### What to work on:
Transcribe every text line in the listing below character for character, in its original order. Omit the pictures from the output.

******

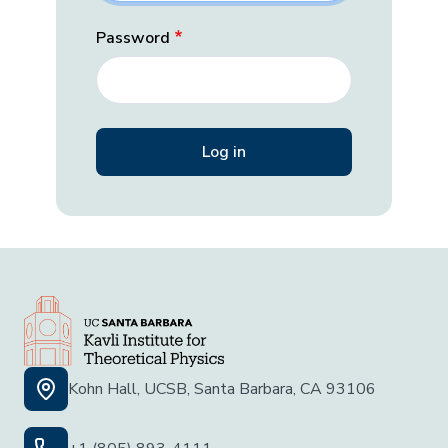
Password
Kohn Hall, UCSB, Santa Barbara, CA 93106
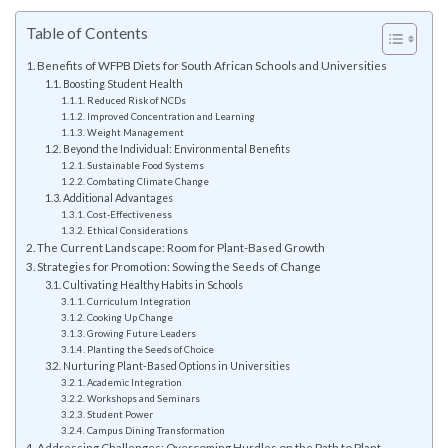
Table of Contents
Benefits of WFPB Diets for South African Schools and Universities
Boosting Student Health
Reduced Risk of NCDs
Improved Concentration and Learning
Weight Management
Beyond the Individual: Environmental Benefits
Sustainable Food Systems
Combating Climate Change
Additional Advantages
Cost-Effectiveness
Ethical Considerations
The Current Landscape: Room for Plant-Based Growth
Strategies for Promotion: Sowing the Seeds of Change
Cultivating Healthy Habits in Schools
Curriculum Integration
Cooking Up Change
Growing Future Leaders
Planting the Seeds of Choice
Nurturing Plant-Based Options in Universities
Academic Integration
Workshops and Seminars
Student Power
Campus Dining Transformation
Addressing Challenges: Overcoming Hurdles on the Path to Plant-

******

### Exercise result:
Password
Kohn Hall, UCSB, Santa Barbara, CA 93106
Table of Contents
Benefits of WFPB Diets for South African Schools and Universities
Boosting Student Health
Reduced Risk of NCDs
Improved Concentration and Learning
Weight Management
Beyond the Individual: Environmental Benefits
Sustainable Food Systems
Combating Climate Change
Additional Advantages
Cost-Effectiveness
Ethical Considerations
The Current Landscape: Room for Plant-Based Growth
Strategies for Promotion: Sowing the Seeds of Change
Cultivating Healthy Habits in Schools
Curriculum Integration
Cooking Up Change
Growing Future Leaders
Planting the Seeds of Choice
Nurturing Plant-Based Options in Universities
Academic Integration
Workshops and Seminars
Student Power
Campus Dining Transformation
Addressing Challenges: Overcoming Hurdles on the Path to Plant-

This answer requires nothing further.